Over the course of the debate, however, the problem seemed less to be Tauler’s art—although Berg notes that graffiti is difficult to remove from glass—and more that the parts needed to repair the old bus shelters are no longer manufactured. From the perspective of Matthew Fisher, Director of Policy for the Office of Transportation and Infrastructure Systems, the shelters are a disservice to those in need because they lack interior lighting or seating.
“I personally walked to each of these shelters and thought wow it’s a shame... the shelters are damaged,” said Fisher. “I’ve heard a lot about reuse and why can’t we repair them? We’ve explored reuse. It was not our first choice to get rid of this. There was the also the comment that there has to be money somewhere. But, well, there’s not money for everything in the city.”
The art commissioners didn’t buy these arguments. As Commissioner Natalie Nixon of Philadelphia University noted, they were merely talking about 1 percent of the eventual 600 shelters. Meanwhile, the contract to replace all the existing shelters will add an additional 300 to the city’s supply. At a cost of an initial $12 million, the digital ads are projected to net the city $100 million in revenues over the next 20 years.
Commissioner after commissioner attacked the deaccessioning attempt for sacrificing art to commerce. After years of what they described as negligible maintenance it seemed that now advertising dollars were at stake, and Tauler’s distinctive project would be sacrificed along with the hundreds of unadorned shelters across the city.
“I think it’s an insult to the city,” said Joe Laragione, a painter who sits on the commission. “It’s ludicrous, taking down works of art and replacing it with advertisements.”
Mary Tracy of Scenic Philadelphia added her voice to the dissenters.* Her argument, and those of her supporters, hinged on the notion that public art would be scrapped for private profit. After ferociously arguing her point, Tracey then read off statement from other defenders of the Chestnut Street shelters. Almost all of them lashed out against what they characterized as an increasing trend towards placing advertisements on every available surface.
“Yesterday, returning to work I read over the agenda and said holy mackerel people don’t even know about this,” said Tracey. “We forget that people work and can’t sit here for 3 hours and tell you how they feel. 99 percent of the time they don’t even know these decisions are being made that will affect our city forever.”
Chairman Alan Greenberger argued that the commission shouldn’t focus on the advertising or the economics. He also warned that deaccessioning, even if it is rare, is a part of the Commission’s mission too.
“We are not here to keep everything in place,” said Greenberger. “Buildings get torn down, landscapes get changed and occasionally, I guess, art work gets offered for deaccession. I’m not suggesting that as a point of view, just saying it’s a legitimate part of our mission.”

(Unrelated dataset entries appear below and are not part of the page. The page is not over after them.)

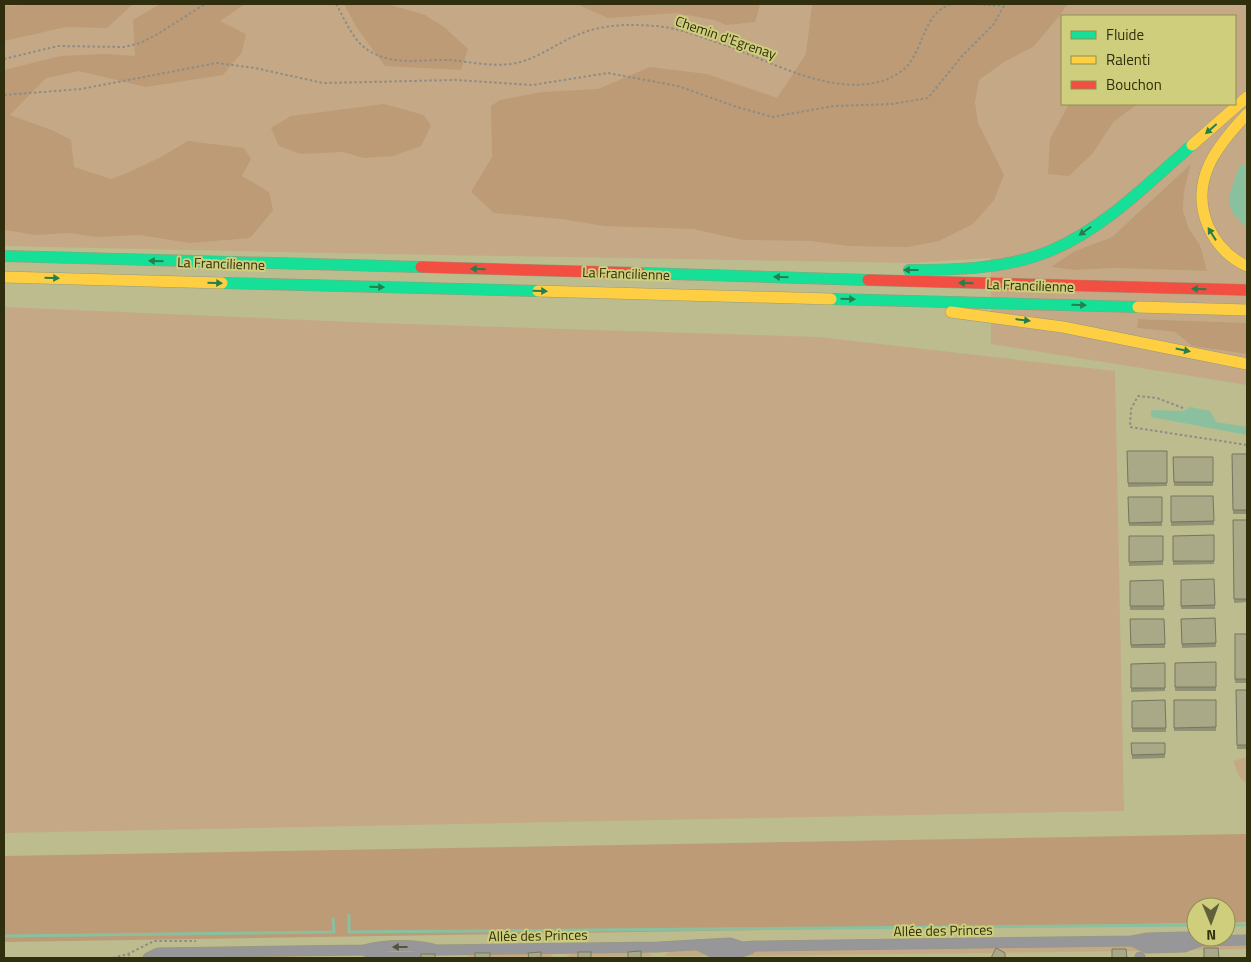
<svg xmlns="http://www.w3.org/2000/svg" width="1251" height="962" viewBox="0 0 1251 962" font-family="'Titillium Web',sans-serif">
  <rect width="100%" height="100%" fill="#bcbc8f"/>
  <g fill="#c5a986" fill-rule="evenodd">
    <path d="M4,4H1247V171L1246,166L1239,167C1231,192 1221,208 1247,227V323L1138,319L1137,328L1175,332L1192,346L1247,354V385L991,344V258L911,263L326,253L4,246ZM1062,16H1235V104H1062ZM1191,165L1184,192L1183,211L1189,229L1200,245L1206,271L1114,268L1075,270V251L1112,237Z"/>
    <path d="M4,307L377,323L819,337L1115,371L1124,811L4,833Z"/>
    <path d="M1247,757V783L1240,778L1233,761Z"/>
    <path d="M1197,945H1247V949L1187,950Z"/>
    <path d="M1132,946L1143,951L740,956L756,951Z"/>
    <path d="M697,950L714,956H664L670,951Z"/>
    <path d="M646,952L653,956L566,957L572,953Z"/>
    <path d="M549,953L555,958H466L470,954Z"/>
    <path d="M294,956V958H160L161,957Z"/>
  </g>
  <g fill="#bc9b76">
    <path d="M50,4H133L107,28L66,27L4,41V6Z"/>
    <path d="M160,4H245L220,21L246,34L242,52L223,75L146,87L79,71L46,78L10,115L54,131L71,140L74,167L111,179L125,174L159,158L188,141L244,148L251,159L242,176L269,192L273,210L250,238L189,243L140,235L97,237L70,233L36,235L4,230V70L61,56L105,54L135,56L133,20Z"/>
    <path d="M344,4H387L425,15L444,27L468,49L461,70L385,66L357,28Z"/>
    <path d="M581,4H760L755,22L726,25L714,20L677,13L608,18L581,6Z"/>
    <path d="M812,4H1068L1055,21L1033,47L1004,62L979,80L975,102L978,123L1004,175L994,200L973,224L939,241L908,247L848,246L811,241L743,240L693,229L604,226L562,219L494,213L471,192L492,157L491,106L500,100L542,92L598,89L650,67L707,74L777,98L806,54Z"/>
    <path d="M384,104L424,115L431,126L421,146L393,156L364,158L343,152L301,154L279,146L271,128L291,116Z"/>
    <path d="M1069,104H1138L1114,121L1093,153L1069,176L1048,174L1050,139Z"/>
    <path d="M1191,164L1184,192L1183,211L1189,229L1200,245L1207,271L1114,268L1075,270L1051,267L1075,251L1112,237Z"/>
    <path d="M1138,319L1247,323V354L1192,346L1175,332L1137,328Z"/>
    <path d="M1247,834V922L1226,923V907H1196V923L4,942V856Z"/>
  </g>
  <g fill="#8bc09f">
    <path d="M1242,164L1246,166L1247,171V227C1220,207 1230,194 1239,167Z"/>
    <path d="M1191,407L1210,411L1216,422L1247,427V435L1151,417V410L1183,411Z"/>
  </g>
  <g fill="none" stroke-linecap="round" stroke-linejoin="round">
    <g stroke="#8bc09f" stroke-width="3">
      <path d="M349,915V932L1196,925"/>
      <path d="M1226,925H1247"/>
      <path d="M4,936L334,932L333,919"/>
    </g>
    <g stroke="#9a9a76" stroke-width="11">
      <g id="street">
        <path d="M1132,941L1147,948L1184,947L1200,941"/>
        <path d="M698,945L714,953H738L750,949"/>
        <path d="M364,950L379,957H418L433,951"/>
        <path d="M1140,957V958"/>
        <path d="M148,958L158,953L364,950C384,944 417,944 437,950L658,947L730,943L742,947L755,946L1132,941L1148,938L1187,937L1200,941L1247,940"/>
      </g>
    </g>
    <g stroke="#9a9a76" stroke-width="12">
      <g id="fast">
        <path d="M4,256L421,267"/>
        <path d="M909,270C956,270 1008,269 1052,250C1106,227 1148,183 1192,145"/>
        <path d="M640,273L868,280"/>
        <path d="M222,283L538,291"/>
        <path d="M831,299L1138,307"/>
      </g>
    </g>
    <g stroke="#9a9a76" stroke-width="12">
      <g id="slow">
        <path d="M1247,114C1217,146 1189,180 1208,226C1216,244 1229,258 1247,266"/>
        <path d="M1192,145L1247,97"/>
        <path d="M4,277L222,283"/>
        <path d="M538,291L831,299"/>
        <path d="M1138,307L1247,310"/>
        <path d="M951,312L1063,327L1247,364"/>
      </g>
    </g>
    <g stroke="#9a9a76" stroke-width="12">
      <g id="jam">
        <path d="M421,267L640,273"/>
        <path d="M868,280L1247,290"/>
      </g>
    </g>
    <g stroke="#8d8c85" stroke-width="2" stroke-dasharray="2.5 2.5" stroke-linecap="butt">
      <path d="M336,4C346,21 353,42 371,52C396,66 422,59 449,60C473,62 500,69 524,61C542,55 558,43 575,36C592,28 612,25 630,25C647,25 666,26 683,31C699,36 716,42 733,48C775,64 831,94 878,82C887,80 898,75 905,68C924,51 923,10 953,4"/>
      <path d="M978,4L997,6L1002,4"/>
      <path d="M4,59L58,46L124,47L140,43L156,35L205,4"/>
      <path d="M4,95L81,89L217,63L255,68L323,83L457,80L532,85L608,73L678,86L734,106L772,117L834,106L892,104L928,98L962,56L993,25L1005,4"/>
      <path d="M1183,408L1157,398L1138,396L1131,409L1130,427L1247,445"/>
      <path d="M128,954L131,958"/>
      <path d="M113,958L128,954L154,941H196"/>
    </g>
    <use href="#street" stroke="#979699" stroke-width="10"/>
    <use href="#fast" stroke="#16e098" stroke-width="11"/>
    <use href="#slow" stroke="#ffcf43" stroke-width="11"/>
    <use href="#jam" stroke="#f24e42" stroke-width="11"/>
  </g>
  <g fill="#919175">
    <path d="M1127,451H1167V486L1128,487Z"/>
    <path d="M1232,454H1247V514H1233Z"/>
    <path d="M1173,457H1213V486H1174Z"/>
    <path d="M1171,496H1213L1214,525L1171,526Z"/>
    <path d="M1128,497H1162V526H1129Z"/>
    <path d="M1233,520H1247V602L1234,603Z"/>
    <path d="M1214,535V564L1173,565V536Z"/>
    <path d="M1129,536H1163V565L1129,566Z"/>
    <path d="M1214,579L1215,609H1181V580Z"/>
    <path d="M1163,580L1164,610H1130V581Z"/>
    <path d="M1215,618L1216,647L1182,648L1181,619Z"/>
    <path d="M1130,619H1164L1165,648H1131Z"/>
    <rect x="1235" y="634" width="12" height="49"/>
    <path d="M1216,662V691H1175V663Z"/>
    <path d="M1165,663V691L1131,692V664Z"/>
    <path d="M1236,690H1247V749H1237Z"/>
    <path d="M1165,700L1166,732H1132V701Z"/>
    <rect x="1174" y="700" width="42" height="31"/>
    <path d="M1131,743H1165V758L1132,759Z"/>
  </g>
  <g fill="#a9a988" stroke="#76765f">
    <path d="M1127,451H1167V483H1128Z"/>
    <path d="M1232,454H1247V510H1233Z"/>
    <path d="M1173,457H1213V482H1174Z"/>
    <path d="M1171,496H1213L1214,521L1171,522Z"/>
    <path d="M1128,497H1162V522L1129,523Z"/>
    <path d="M1233,520H1247V599H1234Z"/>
    <path d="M1214,535V561H1173V536Z"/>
    <path d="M1129,536H1163V561L1129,562Z"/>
    <path d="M1214,579L1215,605L1181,606V580Z"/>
    <path d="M1163,580L1164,606H1130V581Z"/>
    <path d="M1215,618L1216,643L1182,644L1181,619Z"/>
    <path d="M1130,619H1164L1165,644L1131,645Z"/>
    <rect x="1235" y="634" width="12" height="45"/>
    <path d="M1216,662V687H1175V663Z"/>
    <path d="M1165,663V688H1131V664Z"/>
    <path d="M1236,690H1247V745H1237Z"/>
    <path d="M1165,700L1166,728H1132V701Z"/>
    <path d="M1174,700H1216V727L1174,728Z"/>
    <path d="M1131,743H1165V754L1132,755Z"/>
    <path d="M996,948L1005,953V958H991Z"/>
    <path d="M1204,948H1218L1219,958H1204Z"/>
    <path d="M1112,949H1126L1127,958H1112Z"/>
    <path d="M641,951V958H628V952Z"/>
    <path d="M541,952V958H529L528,953Z"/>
    <rect x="578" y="952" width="13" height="6"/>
    <rect x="475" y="953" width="15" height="5"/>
    <rect x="421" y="954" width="14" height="4"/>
  </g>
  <defs><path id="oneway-solid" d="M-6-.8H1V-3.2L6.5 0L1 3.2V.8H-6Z" transform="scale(1.25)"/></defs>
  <g fill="#247f4c">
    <use href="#oneway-solid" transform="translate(1211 129) rotate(139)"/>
    <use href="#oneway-solid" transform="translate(1085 231) rotate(145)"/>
    <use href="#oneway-solid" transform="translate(1212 234) rotate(-122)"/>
    <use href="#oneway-solid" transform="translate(156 261) rotate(-178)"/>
    <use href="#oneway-solid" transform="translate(478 269) rotate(-178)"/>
    <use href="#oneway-solid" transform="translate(911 270) rotate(180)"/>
    <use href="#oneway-solid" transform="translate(781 277) rotate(-178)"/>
    <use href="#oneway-solid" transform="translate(52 278) rotate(2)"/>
    <use href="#oneway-solid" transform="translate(215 283) rotate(2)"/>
    <use href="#oneway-solid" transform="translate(966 283) rotate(-178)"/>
    <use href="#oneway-solid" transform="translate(377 287) rotate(1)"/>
    <use href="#oneway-solid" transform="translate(1199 289) rotate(-178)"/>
    <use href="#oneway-solid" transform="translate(540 291) rotate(1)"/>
    <use href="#oneway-solid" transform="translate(848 299) rotate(1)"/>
    <use href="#oneway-solid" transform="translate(1079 305) rotate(2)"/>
    <use href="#oneway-solid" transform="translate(1023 320) rotate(7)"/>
    <use href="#oneway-solid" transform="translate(1183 350) rotate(12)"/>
  </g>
  <use fill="#54533e" href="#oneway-solid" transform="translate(400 947) rotate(180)"/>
  <g text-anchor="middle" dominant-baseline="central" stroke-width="4" stroke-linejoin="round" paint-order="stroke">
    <g font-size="14" fill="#302f0d" stroke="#cfce7c">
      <text transform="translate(726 37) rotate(19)">Chemin d'Egrenay</text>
      <text transform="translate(221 263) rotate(2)">La Francilienne</text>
      <text transform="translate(626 273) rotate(2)">La Francilienne</text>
      <text transform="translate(1030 285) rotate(2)">La Francilienne</text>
      <text transform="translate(943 930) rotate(-1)">Allée des Princes</text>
      <text transform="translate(538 935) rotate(-1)">Allée des Princes</text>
    </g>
  </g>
  <rect width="1251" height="962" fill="none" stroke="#302f0d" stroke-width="10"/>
  <rect x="1061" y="15" width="175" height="90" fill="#cfce7c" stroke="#8f8e50"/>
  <rect x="1071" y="31" width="25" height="8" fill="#16e098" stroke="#8f8e50"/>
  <text x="1106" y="40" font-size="15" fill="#302f0d">Fluide</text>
  <rect x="1071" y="56" width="25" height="8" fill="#ffcf43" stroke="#8f8e50"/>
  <text x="1106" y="65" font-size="15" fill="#302f0d">Ralenti</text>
  <rect x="1071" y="81" width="25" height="8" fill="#f24e42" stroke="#8f8e50"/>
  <text x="1106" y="90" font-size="15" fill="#302f0d">Bouchon</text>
  <g transform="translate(1211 922) rotate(179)"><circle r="24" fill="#cfce7c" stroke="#8f8e50"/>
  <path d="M0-4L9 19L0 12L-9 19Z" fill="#61603a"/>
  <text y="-8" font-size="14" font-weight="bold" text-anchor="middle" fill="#302f0d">N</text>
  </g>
</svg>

But not one the commissioners wanted a part of it on Wednesday. The commissioners proposed feasibility studies of reuse and preservation. Or perhaps a dialogue between all the stakeholders could be arranged to discuss the future of the Chestnut Street shelters. A flat out rejection of the proposal got heads nodding as well.
The details of what would happen next were not to be hashed out at January’s Art Commission meeting. The body's near-universal opposition caused the deaccessioning proposal to simply be withdrawn entirely for the time being.
*Mary Tracy has a seat on PlanPhilly’s Community Advisory Board.